The logo of LATAM Airlines is pictured on an Airbus plane in Colomiers near Toulouse, France. /Reuters
LATAM Airlines will fire at least 2,700 workers in Brazil, including pilots, its Brazilian arm said on Saturday, as the bankrupt carrier struggles to cut costs and cope with an industry collapse due to the COVID-19 pandemic.
In a statement, LATAM Brazil said it opened a voluntary redundancy process on Friday which will run through August 4, after which a further minimum 2,700 jobs will be cut.

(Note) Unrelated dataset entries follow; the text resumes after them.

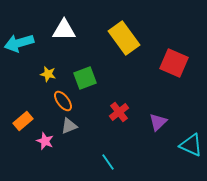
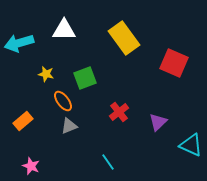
yellow star: moved 2 px left
pink star: moved 14 px left, 25 px down
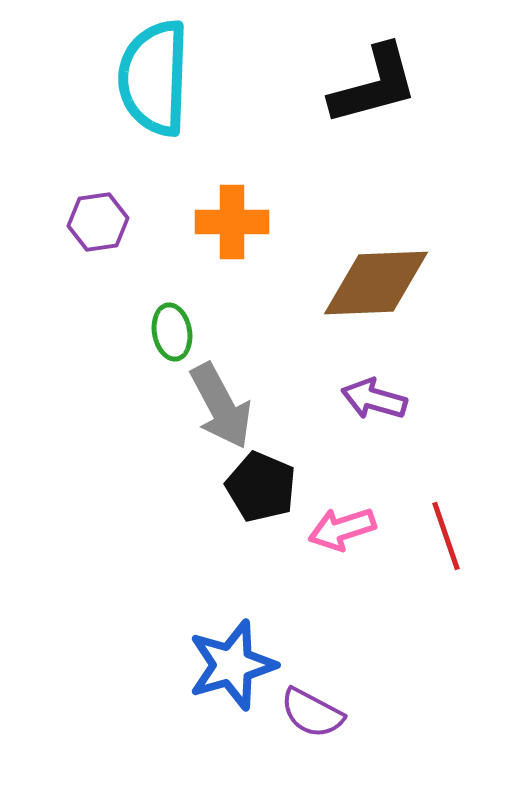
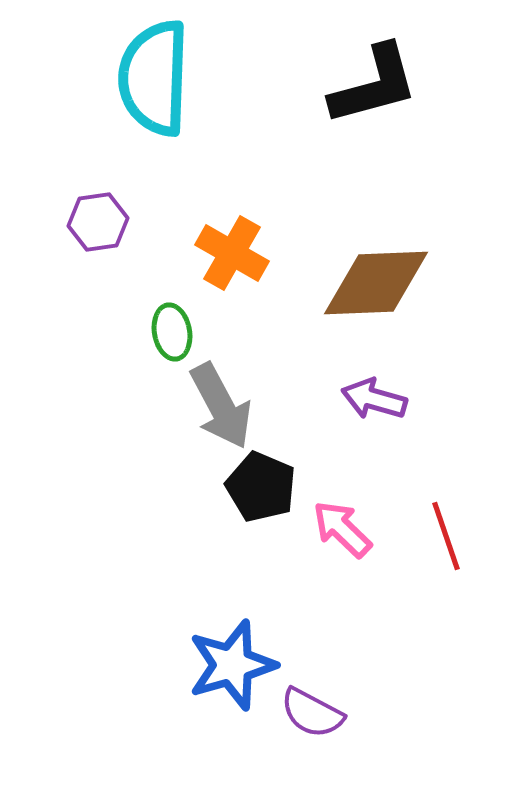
orange cross: moved 31 px down; rotated 30 degrees clockwise
pink arrow: rotated 62 degrees clockwise
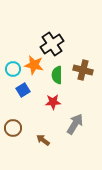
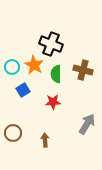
black cross: moved 1 px left; rotated 35 degrees counterclockwise
orange star: rotated 18 degrees clockwise
cyan circle: moved 1 px left, 2 px up
green semicircle: moved 1 px left, 1 px up
gray arrow: moved 12 px right
brown circle: moved 5 px down
brown arrow: moved 2 px right; rotated 48 degrees clockwise
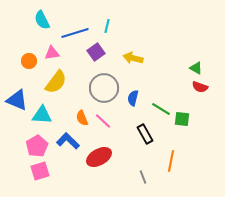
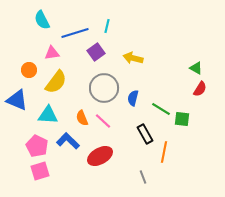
orange circle: moved 9 px down
red semicircle: moved 2 px down; rotated 77 degrees counterclockwise
cyan triangle: moved 6 px right
pink pentagon: rotated 15 degrees counterclockwise
red ellipse: moved 1 px right, 1 px up
orange line: moved 7 px left, 9 px up
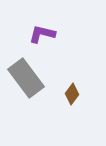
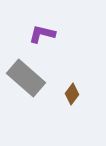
gray rectangle: rotated 12 degrees counterclockwise
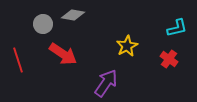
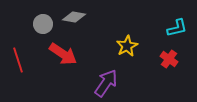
gray diamond: moved 1 px right, 2 px down
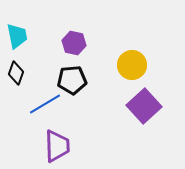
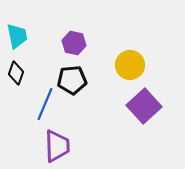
yellow circle: moved 2 px left
blue line: rotated 36 degrees counterclockwise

The announcement followed the breakdown in talks with the SNA union over workers' pay, the statement said. O Globo and O Estado de S. Paulo newspapers had reported the redundancies earlier on Saturday.
LATAM said it pays its pilots and crew more than its rivals in Brazil, and the pandemic has forced it to "match industry practices."
The layoffs are the latest in efforts to downsize Latin America's largest airline. Before the novel coronavirus outbreak, the airline had 43,000 workers worldwide, with most of them in Brazil and Chile.
LATAM is seeking to restructure 18 billion U.S. dollars in debt. When it filed for U.S. bankruptcy protection in May, it was the world's largest airline to date to seek an emergency reorganization due to the pandemic.